Le point aveugle de Victor Hugo

 

Victor Hugo connaissait tous les dieux de l'Olympe par leur prénom grec et leur sobriquet romain, il était à tu et à toi avec tous les prophètes hébreux, il était un familier d'Homère, de Lucrèce, de Tacite, de Rabelais et de Cervantès. Dieu lui-même était un collègue avec qui il aimait causer métier, mais il n’a jamais su de l’Amérique que ce qu’il en avait lu dans Chateaubriand, c’est-à-dire des approximations poético-panoramiques.

Victor Hugo avait tous les dons et tous les talents. Il pouvait écrire, discourir, peindre, dessiner, sculpter et, le soir venu, faire tourner les tables. Néanmoins, il avait un point aveugle qu'on peut identifier dans un de ses premiers poèmes. Sur ce palmier qui te balance / Dors, tendre fruit de mon amour / Mes bras, quelques instants, ont porté ton enfance / Ce fragile palmier te soutient à son tour / Ainsi me berçait l'espérance. Ce sont les premiers vers d'une élégie de Victor Hugo qui s'intitule La Canadienne suspendant au palmier le corps de son enfant. Elle date de 1818.

Un peu plus de 60 ans plus tard, comme a pu le constater Louis-Honoré Fréchette, le sens de la géographie du poète ne s'était guère amélioré. La visite de Fréchette à Hugo, cinq ans avant la mort de ce dernier, en 1885, vaut le détour. Je suis peut-être le seul Canadien à avoir approché le Maître, rapporte Fréchette dans son récit de la rencontre.

C'est l'obtention du prestigieux prix Montyon, décerné par l'Académie française, qui l'a mené à Paris. Hugo est son modèle et l’idole du premier récipiendaire québécois d'un prix littéraire français; au point qu'au Québec, on l’a surnommé Louis-Honoré, Hugo-le-petit.

## Enregistrements présentés
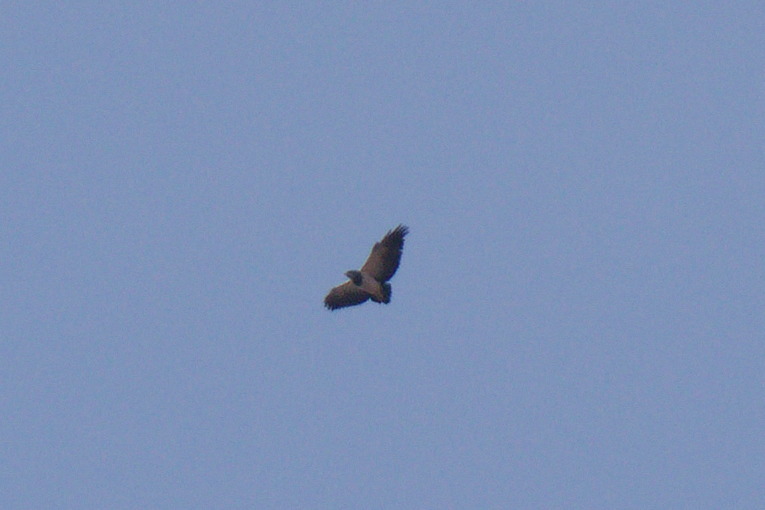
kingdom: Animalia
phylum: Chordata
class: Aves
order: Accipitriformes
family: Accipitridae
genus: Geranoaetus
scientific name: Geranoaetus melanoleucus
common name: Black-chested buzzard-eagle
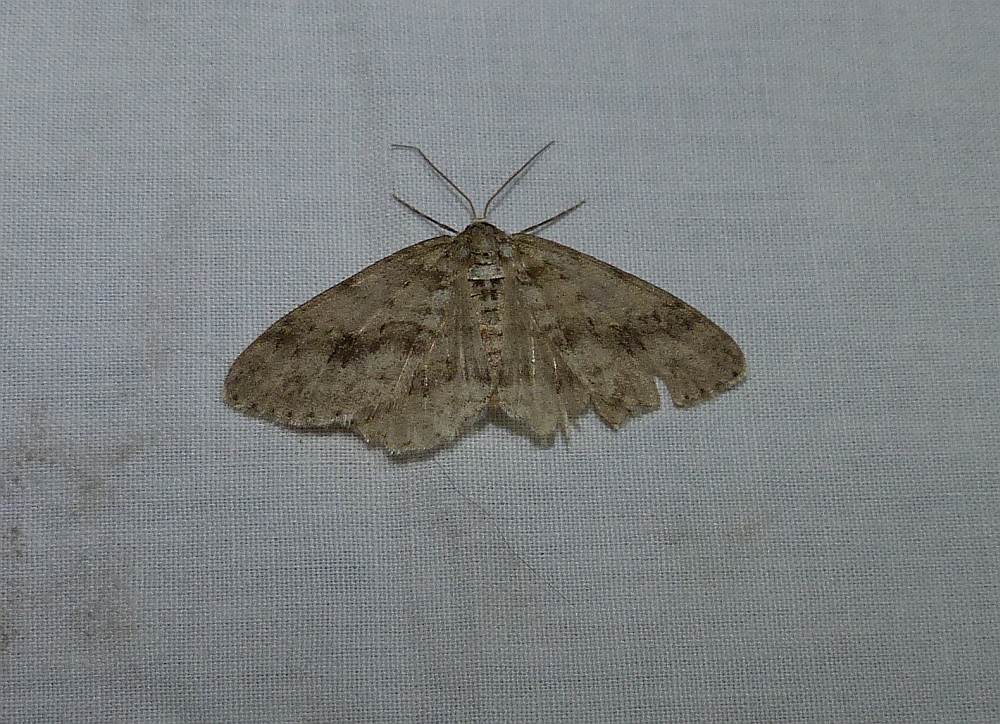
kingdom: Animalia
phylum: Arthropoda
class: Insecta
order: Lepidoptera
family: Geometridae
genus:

## Consigne donnée A
Recopiez l'ensemble des lignes des enregistrements en y remplaçant « genus » par « genre », sans rien changer d'autre. Omettez les images dans votre réponse.
## Consigne donnée B
Rédigez la suite du texte sur Victor Hugo et Louis-Honoré Fréchette, en partant de sa dernière phrase.

## Réponse attendue A
kingdom: Animalia
phylum: Chordata
class: Aves
order: Accipitriformes
family: Accipitridae
genre: Geranoaetus
scientific name: Geranoaetus melanoleucus
common name: Black-chested buzzard-eagle
kingdom: Animalia
phylum: Arthropoda
class: Insecta
order: Lepidoptera
family: Geometridae
genre:

## Réponse attendue B
La visite chez Hugo

Après plusieurs démarches, le futur auteur de Lalégende d'un peuple est invité chez celui de La légende des siècles, le Québécois se retrouve place des Vosges avec la gorge sèche et les jambes en guenille.

La maison qu'habitait l'immortel auteur de tant de chefs-d'œuvre n'avait rien de particulièrement imposant. C'était un hôtel assez élégant, mais de petites dimensions, tout blanc, avec de grands jardins à côté et en arrière, racontera-t-il plus tard.

Ma montre marquait dix heures. Je tirai le bouton doré et le bruit de la sonnette me retentit jusqu'au fond de la poitrine. J'allais voir Victor Hugo. J'allais entendre sa voix, lui parler… Enfin la porte s'ouvrit.

— M. Victor Hugo ? Il est à table, me répondit une petite bonne fraîche et accorte; que monsieur se donne la peine d'entrer.

Jetant un coup d'œil à ma gauche, j'aperçus par l'entrebâillement d'une porte, dans une toute petite pièce, deux femmes en grand deuil qui paraissaient pleurer. La bonne revint avec un sourire. Monsieur, dit-elle, sera à lui dans un instant.

Et, soulevant une lourde portière, elle m'introduisit dans le salon, tout au bout de l'antichambre. Je ne vis personne, mais j'entendis le bruit de plusieurs voix en conversation animée. Entre ce salon et la salle à manger, une large baie sans porte s'ouvrait sur un espace sombre.

C'est par cette baie, devenue tout à coup lumineuse et pour ainsi dire rayonnante, que m'apparut le maître. Il marchait d'un pas un peu lourd, mais la tête haute et grave, ayant à son bras sa vieille amie, Mme Drouet.

Il s'avança vers moi la main tendue. Mais, au moment où j'allais répondre aux quelques paroles polies qu'il venait de m'adresser, voilà qu'une des personnes en noir que j'avais entrevues en entrant se précipite dans le salon, et vient tomber, en fondant en larmes, à genoux entre le poète et moi.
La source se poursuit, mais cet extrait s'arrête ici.